**Document excerpt**:
Winter tightening pushes prices northward… in the East

Declining sale yard throughput and slaughter levels for lamb and sheep markets are making their presence felt on price movements this week. Across the national market indicators prices were up for all categories of stock except for mutton.

East coast lamb markets leading the charge higher with reports of heavy lambs in Wagga fetching record prices of over $350 a head. The Eastern States Trade Lamb Indicator (ESTLI) reflecting the buoyancy across the eastern markets with a 42¢ gain to close yesterday at 885¢/kg cwt.

Winter tightening pushes prices northward… in the East 3

The National Trade Lamb Indicator (NTLI) climbing too, although not as robustly as the ESTLI, posting a gain of 22¢ to hit 874¢ – Figure 1. West Australian lamb markets dragging on the national lamb indicator figures with all reported lamb categories in the west posting falls between 40¢-110¢. The West Australian Trade Lamb Indicator (WATLI) off 65¢ to finish yesterday at 815¢.

East coast lamb yarding levels have taken a 34% dive in recent weeks to see it trending below the five-year seasonal pattern for the first time since April – Figure 2. Last season we saw a dip toward 120,000 head for east coast lamb yardings during late June, so we may not be out of the woods yet for the tight winter conditions.

**Excerpted data**:
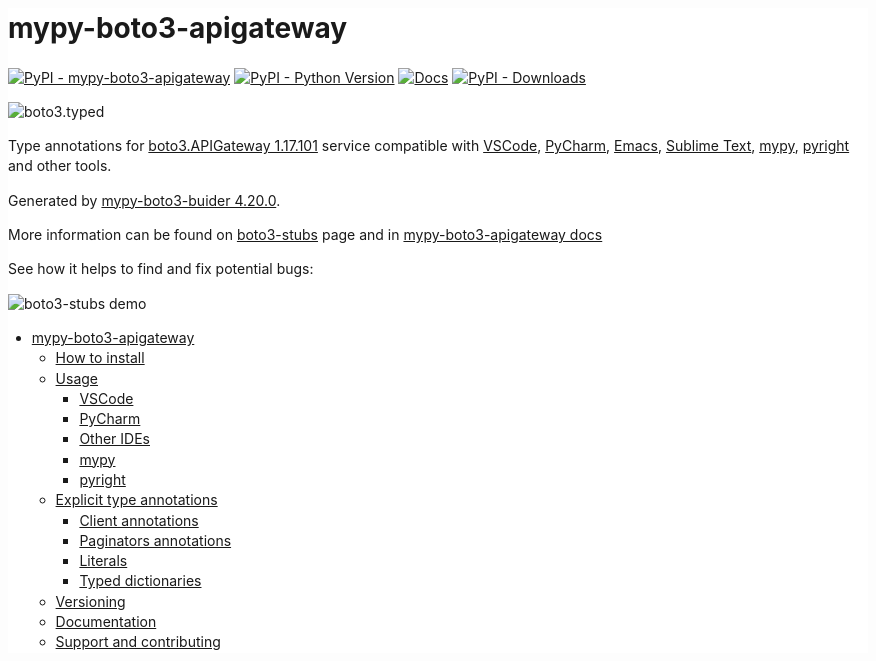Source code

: <a id="mypy-boto3-apigateway"></a>

# mypy-boto3-apigateway

[![PyPI - mypy-boto3-apigateway](https://img.shields.io/pypi/v/mypy-boto3-apigateway.svg?color=blue)](https://pypi.org/project/mypy-boto3-apigateway)
[![PyPI - Python Version](https://img.shields.io/pypi/pyversions/mypy-boto3-apigateway.svg?color=blue)](https://pypi.org/project/mypy-boto3-apigateway)
[![Docs](https://img.shields.io/readthedocs/mypy-boto3-builder.svg?color=blue)](https://mypy-boto3-builder.readthedocs.io/)
[![PyPI - Downloads](https://img.shields.io/pypi/dw/mypy-boto3-apigateway?color=blue)](https://pypistats.org/packages/mypy-boto3-apigateway)

![boto3.typed](https://github.com/vemel/mypy_boto3_builder/raw/master/logo.png)

Type annotations for
[boto3.APIGateway 1.17.101](https://boto3.amazonaws.com/v1/documentation/api/1.17.101/reference/services/apigateway.html#APIGateway)
service compatible with [VSCode](https://code.visualstudio.com/),
[PyCharm](https://www.jetbrains.com/pycharm/),
[Emacs](https://www.gnu.org/software/emacs/),
[Sublime Text](https://www.sublimetext.com/),
[mypy](https://github.com/python/mypy),
[pyright](https://github.com/microsoft/pyright) and other tools.

Generated by
[mypy-boto3-buider 4.20.0](https://github.com/vemel/mypy_boto3_builder).

More information can be found on
[boto3-stubs](https://pypi.org/project/boto3-stubs/) page and in
[mypy-boto3-apigateway docs](https://vemel.github.io/boto3_stubs_docs/mypy_boto3_apigateway/)

See how it helps to find and fix potential bugs:

![boto3-stubs demo](https://github.com/vemel/mypy_boto3_builder/raw/master/demo.gif)

- [mypy-boto3-apigateway](#mypy-boto3-apigateway)
  - [How to install](#how-to-install)
  - [Usage](#usage)
    - [VSCode](#vscode)
    - [PyCharm](#pycharm)
    - [Other IDEs](#other-ides)
    - [mypy](#mypy)
    - [pyright](#pyright)
  - [Explicit type annotations](#explicit-type-annotations)
    - [Client annotations](#client-annotations)
    - [Paginators annotations](#paginators-annotations)
    - [Literals](#literals)
    - [Typed dictionaries](#typed-dictionaries)
  - [Versioning](#versioning)
  - [Documentation](#documentation)
  - [Support and contributing](#support-and-contributing)
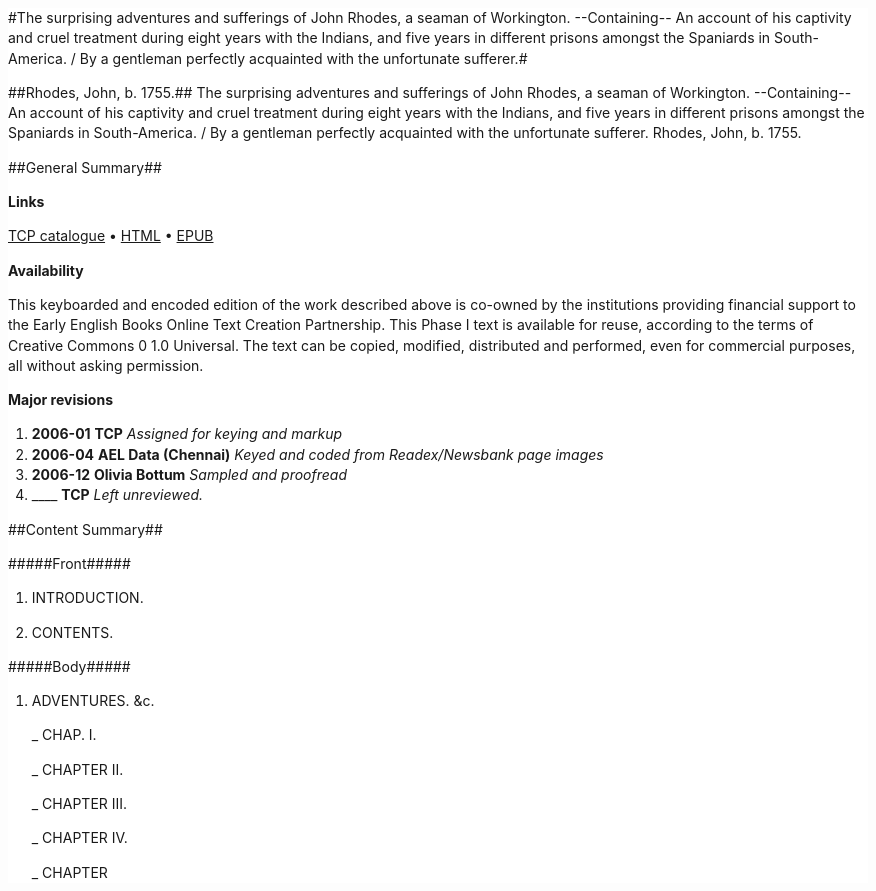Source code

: #The surprising adventures and sufferings of John Rhodes, a seaman of Workington. --Containing-- An account of his captivity and cruel treatment during eight years with the Indians, and five years in different prisons amongst the Spaniards in South-America. / By a gentleman perfectly acquainted with the unfortunate sufferer.#

##Rhodes, John, b. 1755.##
The surprising adventures and sufferings of John Rhodes, a seaman of Workington. --Containing-- An account of his captivity and cruel treatment during eight years with the Indians, and five years in different prisons amongst the Spaniards in South-America. / By a gentleman perfectly acquainted with the unfortunate sufferer.
Rhodes, John, b. 1755.

##General Summary##

**Links**

[TCP catalogue](http://www.ota.ox.ac.uk/tcp/)  • 
[HTML](http://tei.it.ox.ac.uk/tcp/Texts-HTML/free/N25/N25913.html)  • 
[EPUB](http://tei.it.ox.ac.uk/tcp/Texts-EPUB/free/N25/N25913.epub)

**Availability**

This keyboarded and encoded edition of the
	       work described above is co-owned by the institutions
	       providing financial support to the Early English Books
	       Online Text Creation Partnership. This Phase I text is
	       available for reuse, according to the terms of Creative
	       Commons 0 1.0 Universal. The text can be copied,
	       modified, distributed and performed, even for
	       commercial purposes, all without asking permission.

**Major revisions**

1. __2006-01__ __TCP__ *Assigned for keying and markup*
1. __2006-04__ __AEL Data (Chennai)__ *Keyed and coded from Readex/Newsbank page images*
1. __2006-12__ __Olivia Bottum__ *Sampled and proofread*
1. ____ __TCP__ *Left unreviewed.*

##Content Summary##

#####Front#####

1. INTRODUCTION.

1. CONTENTS.

#####Body#####

1. ADVENTURES. &c.

    _ CHAP. I.

    _ CHAPTER II.

    _ CHAPTER III.

    _ CHAPTER IV.

    _ CHAPTER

**Instructions**:
1. From the lamb market report, write out the part that opens with "Winter tightening pushes prices northward… in the East 3" and closes with "tight winter conditions.", substituting "WA Trade Lamb Indicator" for "WATLI".
2. In the lamb market report, by how much did the West Australian Trade Lamb Indicator fall?

**Results of the tasks**:
1.
Winter tightening pushes prices northward… in the East 3

The National Trade Lamb Indicator (NTLI) climbing too, although not as robustly as the ESTLI, posting a gain of 22¢ to hit 874¢ – Figure 1. West Australian lamb markets dragging on the national lamb indicator figures with all reported lamb categories in the west posting falls between 40¢-110¢. The West Australian Trade Lamb Indicator (WA Trade Lamb Indicator) off 65¢ to finish yesterday at 815¢.

East coast lamb yarding levels have taken a 34% dive in recent weeks to see it trending below the five-year seasonal pattern for the first time since April – Figure 2. Last season we saw a dip toward 120,000 head for east coast lamb yardings during late June, so we may not be out of the woods yet for the tight winter conditions.

2. It fell 65¢, finishing at 815¢.